Meine Entschuldigung an alle Sachsen - ich habe mich nur gefragt, ob das eine besondere regionale Ausprägung von Toleranz ist, die mir da geboten wurde, als mir dieser Karren über die Zehen rumpelte, gesteuert von jemand, der sich die Toleranz auf die Fahne geschrieben hat.
Ich bin Rheinländer und eine andere Art dieser seltenen Pflanze gewohnt.
Ja, zum Kuckuck, wie soll man denn Ästhetik objektivieren? Alle bisherigen Versuche haben keine ewigen Wahrheiten zutage gefördert. Und worüber bitte sollte man denn diskutieren, wenn Ästhetik objektivierbar wäre?

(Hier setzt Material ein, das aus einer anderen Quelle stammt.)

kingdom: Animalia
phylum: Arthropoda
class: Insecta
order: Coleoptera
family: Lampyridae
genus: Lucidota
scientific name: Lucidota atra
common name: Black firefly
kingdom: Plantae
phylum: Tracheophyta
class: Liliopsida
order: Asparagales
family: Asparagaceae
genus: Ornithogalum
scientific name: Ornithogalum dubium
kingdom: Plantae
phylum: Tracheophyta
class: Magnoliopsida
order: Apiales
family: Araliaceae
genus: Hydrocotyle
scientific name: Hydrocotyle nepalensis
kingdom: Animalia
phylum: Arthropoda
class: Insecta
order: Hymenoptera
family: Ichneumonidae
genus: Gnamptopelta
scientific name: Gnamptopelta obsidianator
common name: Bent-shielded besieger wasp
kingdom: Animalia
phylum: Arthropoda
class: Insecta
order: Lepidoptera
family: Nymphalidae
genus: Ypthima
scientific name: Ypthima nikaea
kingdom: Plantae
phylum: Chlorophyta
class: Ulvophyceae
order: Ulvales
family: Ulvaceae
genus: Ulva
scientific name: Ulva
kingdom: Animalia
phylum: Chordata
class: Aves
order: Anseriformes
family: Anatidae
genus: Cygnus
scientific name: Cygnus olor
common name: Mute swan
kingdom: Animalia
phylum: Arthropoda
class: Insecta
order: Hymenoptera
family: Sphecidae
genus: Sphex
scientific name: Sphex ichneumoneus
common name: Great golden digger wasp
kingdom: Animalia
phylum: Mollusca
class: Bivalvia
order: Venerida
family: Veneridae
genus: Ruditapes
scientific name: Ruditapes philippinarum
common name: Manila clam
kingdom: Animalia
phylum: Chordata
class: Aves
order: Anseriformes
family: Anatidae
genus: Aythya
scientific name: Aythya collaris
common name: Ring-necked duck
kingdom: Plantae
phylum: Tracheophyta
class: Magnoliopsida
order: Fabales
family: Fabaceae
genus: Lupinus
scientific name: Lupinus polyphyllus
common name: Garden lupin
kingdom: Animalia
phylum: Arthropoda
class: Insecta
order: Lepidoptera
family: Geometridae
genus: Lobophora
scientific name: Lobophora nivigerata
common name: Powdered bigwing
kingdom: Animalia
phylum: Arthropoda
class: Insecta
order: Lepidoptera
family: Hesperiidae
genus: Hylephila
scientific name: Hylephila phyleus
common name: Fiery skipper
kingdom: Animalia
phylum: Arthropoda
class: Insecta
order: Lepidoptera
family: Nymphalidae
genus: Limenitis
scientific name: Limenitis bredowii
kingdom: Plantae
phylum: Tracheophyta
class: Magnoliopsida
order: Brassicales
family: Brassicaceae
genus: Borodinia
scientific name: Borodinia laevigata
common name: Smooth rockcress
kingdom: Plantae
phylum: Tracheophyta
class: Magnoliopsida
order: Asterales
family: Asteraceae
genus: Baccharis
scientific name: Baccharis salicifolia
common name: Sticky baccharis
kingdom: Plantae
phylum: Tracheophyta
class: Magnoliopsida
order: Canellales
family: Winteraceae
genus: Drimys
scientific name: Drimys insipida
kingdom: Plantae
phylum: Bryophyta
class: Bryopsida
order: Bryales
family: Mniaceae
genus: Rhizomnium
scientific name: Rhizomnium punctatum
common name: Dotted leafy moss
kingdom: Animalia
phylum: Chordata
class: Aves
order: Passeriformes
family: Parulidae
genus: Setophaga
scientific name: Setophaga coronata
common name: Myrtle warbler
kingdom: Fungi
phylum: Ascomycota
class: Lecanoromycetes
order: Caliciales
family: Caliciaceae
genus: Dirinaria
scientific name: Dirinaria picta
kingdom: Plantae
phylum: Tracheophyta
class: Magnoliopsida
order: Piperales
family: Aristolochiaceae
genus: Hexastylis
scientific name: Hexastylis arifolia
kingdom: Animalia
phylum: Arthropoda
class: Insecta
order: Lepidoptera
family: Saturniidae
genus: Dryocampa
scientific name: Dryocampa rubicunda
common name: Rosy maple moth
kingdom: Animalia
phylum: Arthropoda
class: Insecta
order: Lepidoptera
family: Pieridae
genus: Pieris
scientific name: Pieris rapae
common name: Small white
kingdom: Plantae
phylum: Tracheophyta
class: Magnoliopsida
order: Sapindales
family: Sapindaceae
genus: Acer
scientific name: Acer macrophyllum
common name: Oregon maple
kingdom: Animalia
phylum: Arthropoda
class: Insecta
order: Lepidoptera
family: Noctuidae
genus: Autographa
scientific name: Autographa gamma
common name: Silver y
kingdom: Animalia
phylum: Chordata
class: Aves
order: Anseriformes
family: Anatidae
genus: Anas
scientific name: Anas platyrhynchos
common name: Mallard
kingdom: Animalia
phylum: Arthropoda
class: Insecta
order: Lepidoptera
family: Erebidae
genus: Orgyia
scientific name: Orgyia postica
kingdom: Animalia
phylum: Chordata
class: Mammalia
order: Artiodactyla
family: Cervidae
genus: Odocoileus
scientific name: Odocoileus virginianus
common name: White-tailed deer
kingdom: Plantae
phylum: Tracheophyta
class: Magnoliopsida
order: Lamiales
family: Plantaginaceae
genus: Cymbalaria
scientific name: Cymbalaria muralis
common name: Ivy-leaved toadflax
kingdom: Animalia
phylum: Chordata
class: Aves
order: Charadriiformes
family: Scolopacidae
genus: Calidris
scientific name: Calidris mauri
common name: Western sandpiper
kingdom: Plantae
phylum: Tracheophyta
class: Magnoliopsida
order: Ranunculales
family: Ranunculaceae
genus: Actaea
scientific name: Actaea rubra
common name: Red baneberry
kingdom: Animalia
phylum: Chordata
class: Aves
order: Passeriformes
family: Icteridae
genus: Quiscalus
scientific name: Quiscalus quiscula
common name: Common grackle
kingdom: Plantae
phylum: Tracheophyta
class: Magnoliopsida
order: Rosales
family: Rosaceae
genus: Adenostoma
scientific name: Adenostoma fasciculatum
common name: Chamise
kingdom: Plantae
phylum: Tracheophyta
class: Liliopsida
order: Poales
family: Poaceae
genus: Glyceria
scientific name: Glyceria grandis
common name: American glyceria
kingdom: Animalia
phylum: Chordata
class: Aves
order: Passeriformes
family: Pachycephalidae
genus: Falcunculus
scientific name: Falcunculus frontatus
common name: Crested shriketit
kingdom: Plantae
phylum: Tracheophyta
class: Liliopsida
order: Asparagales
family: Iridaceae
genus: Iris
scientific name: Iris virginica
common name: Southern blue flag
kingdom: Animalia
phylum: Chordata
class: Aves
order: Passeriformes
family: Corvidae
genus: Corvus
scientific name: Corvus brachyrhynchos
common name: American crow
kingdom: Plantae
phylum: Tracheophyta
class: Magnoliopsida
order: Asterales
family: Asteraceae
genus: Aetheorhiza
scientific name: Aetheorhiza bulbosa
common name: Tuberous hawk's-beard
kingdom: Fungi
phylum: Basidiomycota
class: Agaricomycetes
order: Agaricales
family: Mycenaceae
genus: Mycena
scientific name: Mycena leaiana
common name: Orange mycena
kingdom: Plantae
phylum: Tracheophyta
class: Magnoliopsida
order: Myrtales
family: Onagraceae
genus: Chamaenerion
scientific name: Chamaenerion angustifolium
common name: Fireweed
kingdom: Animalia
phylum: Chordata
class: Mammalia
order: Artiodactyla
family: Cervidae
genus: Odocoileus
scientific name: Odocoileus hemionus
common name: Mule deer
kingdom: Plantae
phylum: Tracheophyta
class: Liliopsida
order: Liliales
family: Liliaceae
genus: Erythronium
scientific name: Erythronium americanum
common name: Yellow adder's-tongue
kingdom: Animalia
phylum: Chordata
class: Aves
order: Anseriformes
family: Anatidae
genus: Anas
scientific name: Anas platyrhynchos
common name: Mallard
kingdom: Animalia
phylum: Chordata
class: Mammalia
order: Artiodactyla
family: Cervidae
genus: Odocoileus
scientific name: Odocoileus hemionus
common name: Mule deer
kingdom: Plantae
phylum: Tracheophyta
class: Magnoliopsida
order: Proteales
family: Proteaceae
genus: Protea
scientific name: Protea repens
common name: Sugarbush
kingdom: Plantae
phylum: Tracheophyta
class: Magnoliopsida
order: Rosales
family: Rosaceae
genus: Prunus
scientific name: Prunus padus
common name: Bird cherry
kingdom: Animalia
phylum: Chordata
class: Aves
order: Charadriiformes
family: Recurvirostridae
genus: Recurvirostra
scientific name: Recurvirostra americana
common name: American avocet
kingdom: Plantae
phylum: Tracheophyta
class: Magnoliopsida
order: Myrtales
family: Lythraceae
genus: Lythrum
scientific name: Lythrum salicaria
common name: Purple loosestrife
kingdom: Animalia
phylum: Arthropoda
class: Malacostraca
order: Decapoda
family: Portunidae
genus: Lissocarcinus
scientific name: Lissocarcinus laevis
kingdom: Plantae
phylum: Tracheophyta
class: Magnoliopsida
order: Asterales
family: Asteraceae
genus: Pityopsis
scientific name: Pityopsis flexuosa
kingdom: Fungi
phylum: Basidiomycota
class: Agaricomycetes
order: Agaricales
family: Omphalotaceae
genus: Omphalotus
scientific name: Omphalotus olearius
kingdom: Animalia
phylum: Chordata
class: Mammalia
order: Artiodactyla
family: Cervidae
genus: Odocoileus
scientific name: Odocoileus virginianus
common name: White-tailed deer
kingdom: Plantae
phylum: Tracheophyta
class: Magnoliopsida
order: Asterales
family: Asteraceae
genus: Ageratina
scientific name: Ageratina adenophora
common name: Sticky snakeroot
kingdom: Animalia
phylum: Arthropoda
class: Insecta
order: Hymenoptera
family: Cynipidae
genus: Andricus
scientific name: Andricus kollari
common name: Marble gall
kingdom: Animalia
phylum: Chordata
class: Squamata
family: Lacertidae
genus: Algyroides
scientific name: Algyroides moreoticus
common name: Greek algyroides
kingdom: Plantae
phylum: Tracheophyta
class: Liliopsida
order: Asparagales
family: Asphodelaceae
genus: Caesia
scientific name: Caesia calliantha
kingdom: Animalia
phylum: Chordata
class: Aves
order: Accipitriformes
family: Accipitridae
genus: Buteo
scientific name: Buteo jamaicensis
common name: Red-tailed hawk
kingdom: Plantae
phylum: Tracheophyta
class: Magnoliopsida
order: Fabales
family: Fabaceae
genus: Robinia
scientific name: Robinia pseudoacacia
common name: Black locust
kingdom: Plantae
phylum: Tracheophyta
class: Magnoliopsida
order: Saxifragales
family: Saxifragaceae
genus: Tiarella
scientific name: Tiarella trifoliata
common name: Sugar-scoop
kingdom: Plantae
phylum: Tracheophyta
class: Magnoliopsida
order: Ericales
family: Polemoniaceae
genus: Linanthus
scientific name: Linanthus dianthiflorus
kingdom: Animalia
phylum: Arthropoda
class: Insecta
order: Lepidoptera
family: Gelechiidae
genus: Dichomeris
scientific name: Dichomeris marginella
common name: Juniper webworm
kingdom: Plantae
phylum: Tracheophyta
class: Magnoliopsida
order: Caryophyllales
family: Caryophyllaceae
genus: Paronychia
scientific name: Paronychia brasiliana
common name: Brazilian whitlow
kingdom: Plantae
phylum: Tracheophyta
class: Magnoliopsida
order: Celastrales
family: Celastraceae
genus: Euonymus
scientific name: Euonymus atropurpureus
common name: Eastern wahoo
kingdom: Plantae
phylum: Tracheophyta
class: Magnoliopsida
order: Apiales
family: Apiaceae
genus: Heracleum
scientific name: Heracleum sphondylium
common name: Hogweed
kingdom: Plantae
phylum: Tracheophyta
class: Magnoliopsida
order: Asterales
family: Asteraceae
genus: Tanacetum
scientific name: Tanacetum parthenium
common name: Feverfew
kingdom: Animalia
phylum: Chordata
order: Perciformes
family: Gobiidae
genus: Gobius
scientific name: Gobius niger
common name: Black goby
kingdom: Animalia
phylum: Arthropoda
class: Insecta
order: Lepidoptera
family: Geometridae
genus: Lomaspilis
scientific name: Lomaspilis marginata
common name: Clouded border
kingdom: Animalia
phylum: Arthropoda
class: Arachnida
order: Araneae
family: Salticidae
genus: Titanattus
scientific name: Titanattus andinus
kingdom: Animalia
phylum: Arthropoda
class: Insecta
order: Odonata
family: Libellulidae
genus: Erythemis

Meinetwegen hat es etwas metaphysisches, wenn ich behaupte, dass Ästhetik sich zwischen den Polen
Ordnung <-> Chaos
abspielt. Zu viel Ordnung ist Langeweile, zu viel Erfüllung der Erwartungen des Betrachters ist Kitsch, zu viel Suhlen im allgemeinen Konsens gebiert visuelle Eintagsfliegen.
Zu viel Chaos erweckt nur Verwirrung, ist bloße Beliebigkeit, enthält keine gestalterische Substanz.
Je aufgeschlossener und kunstliebender mein Publikum, desto mehr Spannung verträgt es, um so unbewusster und indifferenter es in ästhetischer Hinsicht ist, desto mehr verlangt es nach visueller McDonalds-Kost, nach Affirmation, nach Bestätigung und Wiederholung des bereits tausende Male gesehenen.
Ähnlich verhält es sich, so behaupte ich nach jahrzehntelangen und ununterbrochenen Lernprozessen in diesem Gewerbe, mit der Formatwahl: Was für Formate wähle ich, wenn ich frei bin von Vorgaben und die Qual der Wahl habe? In der Regel neigt man zu altbekannten Seitenverhältnissen, die es einem möglichst bequem machen. Und landet dann bei lauwarmen Proportionen von der Stange.
Was ich schätze am Format 3:2 ist, dass es einfach unbequemer und entschiedener ist, als das 4:3-Format des Fernsehprogramms - ja, jetzt kommt 16:9, ich weiss - aber so schnell ist unsere Gewohnheit nicht, in unseren Köpfen ist immer noch alles 4:3.
Im Anhang ein Formatvergleich, der recht repräsentativ darstellt, wie es mir regelmäßig geht, wenn ich ein Bild gestalte: Quadratnahe Formate reizen zu Aufbrüchen dieser Regelmäßigkeit durch betonte Asymmetrie und gehen mir gut von der Hand, dann kommt 4:3 und ab 3:2 wird es wieder interessant. Ein "Handtuchformat" zwingt mich dazu, mehrere Elemente in meine Bildkomposition aufzunehmen, und da ich Extremformate als Betrachter nicht so leicht mit einem einzigen Blick erfassen kann, kommt ein Hauch der vierten Dimension in meine Bilder: sie beginnen zu erzählen!
Unsere Wahrnehmung ist nämlich ganz unphotographisch: Wir setzen chronologisch nacheinander aufgenommene Wahrnehmungen erst in unserem Gehirn zu einem Bild zusammen. Extremformate nehmen wir ähnlich wahr, und das ist eine große Chance für uns Alchimisten der Zweidimensionalität, und eine große Kunst.
Aber ein Bild, dass nur abbildet und nicht erzählt, ist ein totes Bild.